Is it worth the effort?

That very much depends on whether you have the time to spare, or not. I have lots of time, being retired, and am always looking for things to do. I also like a challenge, and since I started this conversion process have become quite proficient at it.

Your situation will probably be very different, so if you have better things to do with your time, use PDF!

Video File Conversion

It is not always possible to use video files on all devices. Although modern mobile phones do a grand job with most formats, sometimes it is necessary to convert to another format they can handle better. There are a number of programs available to do this, some of them paid, some of them free. Some will do the conversion on your own computer, while others require you to upload the file to the Internet, (or at least provide the url.), for the processing to be done elsewhere, and the result downloaded.

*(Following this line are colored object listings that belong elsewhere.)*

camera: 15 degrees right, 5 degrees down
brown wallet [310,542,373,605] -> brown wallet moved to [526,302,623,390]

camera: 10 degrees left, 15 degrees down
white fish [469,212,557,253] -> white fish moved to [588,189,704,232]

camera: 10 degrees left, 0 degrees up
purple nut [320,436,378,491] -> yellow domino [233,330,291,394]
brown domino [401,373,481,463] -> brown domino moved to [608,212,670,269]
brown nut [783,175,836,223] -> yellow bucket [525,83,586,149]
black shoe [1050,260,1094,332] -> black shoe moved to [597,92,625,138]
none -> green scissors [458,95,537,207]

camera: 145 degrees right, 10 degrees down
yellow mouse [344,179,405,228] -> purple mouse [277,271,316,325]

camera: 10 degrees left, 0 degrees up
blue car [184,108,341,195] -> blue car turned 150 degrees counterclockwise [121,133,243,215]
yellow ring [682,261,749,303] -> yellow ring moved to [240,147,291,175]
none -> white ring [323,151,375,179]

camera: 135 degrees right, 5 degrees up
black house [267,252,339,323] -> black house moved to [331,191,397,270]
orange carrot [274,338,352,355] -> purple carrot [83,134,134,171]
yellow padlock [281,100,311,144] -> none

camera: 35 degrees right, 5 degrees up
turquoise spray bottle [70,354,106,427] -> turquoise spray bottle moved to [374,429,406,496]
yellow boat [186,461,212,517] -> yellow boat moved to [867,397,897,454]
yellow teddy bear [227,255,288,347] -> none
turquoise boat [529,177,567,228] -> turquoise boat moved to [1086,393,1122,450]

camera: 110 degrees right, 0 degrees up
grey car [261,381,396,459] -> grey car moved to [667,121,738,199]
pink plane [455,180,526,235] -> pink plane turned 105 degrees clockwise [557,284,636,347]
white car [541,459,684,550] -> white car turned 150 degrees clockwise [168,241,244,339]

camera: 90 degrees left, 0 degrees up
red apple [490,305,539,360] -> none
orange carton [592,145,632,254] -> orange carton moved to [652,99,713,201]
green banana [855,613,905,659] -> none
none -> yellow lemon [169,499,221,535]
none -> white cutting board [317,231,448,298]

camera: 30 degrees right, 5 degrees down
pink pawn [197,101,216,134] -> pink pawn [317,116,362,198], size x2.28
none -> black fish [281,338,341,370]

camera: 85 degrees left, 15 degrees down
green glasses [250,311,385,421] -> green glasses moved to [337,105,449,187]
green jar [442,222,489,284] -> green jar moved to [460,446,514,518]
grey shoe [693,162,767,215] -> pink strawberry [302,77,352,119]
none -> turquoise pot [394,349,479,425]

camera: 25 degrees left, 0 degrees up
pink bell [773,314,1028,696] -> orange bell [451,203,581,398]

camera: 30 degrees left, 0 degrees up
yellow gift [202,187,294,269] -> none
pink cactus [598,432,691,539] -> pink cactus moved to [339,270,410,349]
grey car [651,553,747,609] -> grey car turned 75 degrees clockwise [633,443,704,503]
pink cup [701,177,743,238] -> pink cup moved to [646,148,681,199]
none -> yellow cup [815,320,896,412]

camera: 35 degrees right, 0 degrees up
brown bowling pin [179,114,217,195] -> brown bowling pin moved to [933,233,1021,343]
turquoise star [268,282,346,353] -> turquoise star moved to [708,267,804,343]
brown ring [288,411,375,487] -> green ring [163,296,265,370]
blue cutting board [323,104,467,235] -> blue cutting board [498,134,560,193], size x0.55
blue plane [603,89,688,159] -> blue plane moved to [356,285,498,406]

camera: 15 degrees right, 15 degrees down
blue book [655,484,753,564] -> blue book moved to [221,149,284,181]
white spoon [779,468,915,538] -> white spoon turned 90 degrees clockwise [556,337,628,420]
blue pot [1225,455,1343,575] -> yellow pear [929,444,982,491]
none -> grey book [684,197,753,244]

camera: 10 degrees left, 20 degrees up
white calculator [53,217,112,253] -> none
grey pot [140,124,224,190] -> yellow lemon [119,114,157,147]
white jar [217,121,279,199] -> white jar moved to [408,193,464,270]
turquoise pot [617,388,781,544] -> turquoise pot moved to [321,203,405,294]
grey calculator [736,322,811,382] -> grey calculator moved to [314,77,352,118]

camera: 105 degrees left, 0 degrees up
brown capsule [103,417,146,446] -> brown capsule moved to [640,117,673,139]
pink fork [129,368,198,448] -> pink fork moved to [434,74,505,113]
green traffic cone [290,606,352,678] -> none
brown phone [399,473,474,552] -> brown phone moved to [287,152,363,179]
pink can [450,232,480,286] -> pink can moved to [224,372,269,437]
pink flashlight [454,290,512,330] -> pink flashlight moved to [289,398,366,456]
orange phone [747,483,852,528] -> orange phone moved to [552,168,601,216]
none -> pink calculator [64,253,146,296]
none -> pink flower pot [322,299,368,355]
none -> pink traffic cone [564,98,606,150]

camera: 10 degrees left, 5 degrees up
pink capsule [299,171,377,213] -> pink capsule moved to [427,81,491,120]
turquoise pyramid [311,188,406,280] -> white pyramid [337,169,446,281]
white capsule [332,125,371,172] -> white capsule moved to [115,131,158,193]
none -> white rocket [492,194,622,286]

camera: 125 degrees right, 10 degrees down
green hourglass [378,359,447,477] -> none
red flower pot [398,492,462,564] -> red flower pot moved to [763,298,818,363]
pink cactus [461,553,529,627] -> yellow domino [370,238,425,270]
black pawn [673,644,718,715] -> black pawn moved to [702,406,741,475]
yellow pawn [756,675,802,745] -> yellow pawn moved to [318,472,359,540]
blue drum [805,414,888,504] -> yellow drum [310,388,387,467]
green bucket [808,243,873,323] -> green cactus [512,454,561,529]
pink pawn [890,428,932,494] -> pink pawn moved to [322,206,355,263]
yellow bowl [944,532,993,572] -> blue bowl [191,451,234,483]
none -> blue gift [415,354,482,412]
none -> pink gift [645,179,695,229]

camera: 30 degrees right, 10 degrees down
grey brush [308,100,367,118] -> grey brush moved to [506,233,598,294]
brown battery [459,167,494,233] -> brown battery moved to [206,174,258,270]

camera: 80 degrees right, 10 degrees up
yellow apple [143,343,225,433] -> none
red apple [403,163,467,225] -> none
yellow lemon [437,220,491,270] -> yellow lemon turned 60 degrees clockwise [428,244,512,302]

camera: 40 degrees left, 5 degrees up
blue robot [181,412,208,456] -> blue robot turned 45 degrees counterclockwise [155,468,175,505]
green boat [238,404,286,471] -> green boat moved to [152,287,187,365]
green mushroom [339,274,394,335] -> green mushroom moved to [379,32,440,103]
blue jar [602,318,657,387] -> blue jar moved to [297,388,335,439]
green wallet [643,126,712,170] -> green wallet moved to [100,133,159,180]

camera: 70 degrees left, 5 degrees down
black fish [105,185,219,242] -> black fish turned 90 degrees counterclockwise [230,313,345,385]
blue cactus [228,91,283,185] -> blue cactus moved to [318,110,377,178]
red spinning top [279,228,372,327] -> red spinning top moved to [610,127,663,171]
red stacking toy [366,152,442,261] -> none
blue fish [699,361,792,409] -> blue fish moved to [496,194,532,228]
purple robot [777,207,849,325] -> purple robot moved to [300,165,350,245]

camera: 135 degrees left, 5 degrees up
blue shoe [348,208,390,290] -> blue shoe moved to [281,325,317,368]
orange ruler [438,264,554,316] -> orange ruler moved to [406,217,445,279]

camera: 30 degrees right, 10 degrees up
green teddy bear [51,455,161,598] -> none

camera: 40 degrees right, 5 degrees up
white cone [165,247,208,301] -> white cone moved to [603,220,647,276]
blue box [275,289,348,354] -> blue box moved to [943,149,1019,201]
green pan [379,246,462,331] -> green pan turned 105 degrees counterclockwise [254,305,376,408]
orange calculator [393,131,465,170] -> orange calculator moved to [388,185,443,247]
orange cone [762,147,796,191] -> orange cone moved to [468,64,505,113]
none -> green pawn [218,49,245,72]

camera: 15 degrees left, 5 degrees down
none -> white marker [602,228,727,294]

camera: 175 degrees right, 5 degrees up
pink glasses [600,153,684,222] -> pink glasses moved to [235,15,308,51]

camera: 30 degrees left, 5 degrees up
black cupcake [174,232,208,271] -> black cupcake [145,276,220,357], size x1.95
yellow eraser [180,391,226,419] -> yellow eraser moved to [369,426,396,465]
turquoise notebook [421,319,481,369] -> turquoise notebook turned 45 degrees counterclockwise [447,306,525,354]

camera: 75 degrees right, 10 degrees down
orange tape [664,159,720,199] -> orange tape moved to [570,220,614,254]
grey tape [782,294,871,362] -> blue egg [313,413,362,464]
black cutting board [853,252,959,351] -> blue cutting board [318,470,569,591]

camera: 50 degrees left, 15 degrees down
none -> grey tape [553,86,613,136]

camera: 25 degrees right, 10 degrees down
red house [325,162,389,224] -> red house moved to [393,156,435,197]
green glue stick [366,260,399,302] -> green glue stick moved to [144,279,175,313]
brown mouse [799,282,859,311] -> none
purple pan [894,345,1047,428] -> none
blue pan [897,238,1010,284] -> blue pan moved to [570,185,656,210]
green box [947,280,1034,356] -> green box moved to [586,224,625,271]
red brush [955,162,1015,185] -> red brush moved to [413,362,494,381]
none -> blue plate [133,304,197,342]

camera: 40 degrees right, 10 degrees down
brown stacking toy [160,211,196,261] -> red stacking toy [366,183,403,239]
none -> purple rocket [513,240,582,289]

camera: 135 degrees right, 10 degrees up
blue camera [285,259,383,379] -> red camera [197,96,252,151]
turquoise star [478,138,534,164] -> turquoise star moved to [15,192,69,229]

My personal preference is always to work on my own computer. Having downloaded the video once already, I fail to see why I should pay for the bandwidth to download it a second time in converted form.

One of the programs I normally use for this purpose became unusable for some reason, and I was able to recover it, so I looked for an alternative.

Movavi offered a 7-day trial, with the restriction that it would periodically show adverts for Movavi during the replay. I tried this out, and threw it away – it was hideous.

I looked for recommendations on the Internet, and came up with a program called “Any Video Converter”, (AVC). This was free, and easy to download, so I decided to try it out.

A few minutes and 49,6 mb later, I was ready install. The installation was straightforward enough, and so was loading the program to be converted, but then came the tricky part – selecting the output format. These people have really gone overboard on options. For example, for Samsung mobile phones, there is a choice of 18 versions, another 4 for Samsung tablets, 10 for android phones, 19 for android tablets, etc., etc. So you make a choice, and get started.

One of the things that puzzled me was the slow reaction time of the program after it had already been started. It was several minutes before an indication of 1% completion was indicated, and the next change was certainly not going to happen very quickly. I had almost decided that the program was a failure and was about to kill it when the first indication of movement indicated that it was actually alive and doing something.

This type of behaviour is very unusual in my experience, and I wondered what could be the cause. A quick look at the computer loading in Task Manager showed the problem immediately. AVC was loading the computer up to 100% continuously! This one program was using 2 Intel Pentium cores running at 3.3 Ghz almost completely, and was taking over 41/2 hours to convert a video file of 1.39 Gb.

I was already aware that video conversions were time-consuming, but not to this extent! I’ll see what the result is before passing final judgement,.

The final file size is 5.76 Gb, more than 4 times the size of the original file. Considering that a conversion targeting a mobile phone with correspondingly small screen size compared to a desktop computer, the final file should have been considerably smaller than the original 1.39Gb. The file is too big to fit in the target phone!

On balance, I think that AVC fails, and I need a new converter!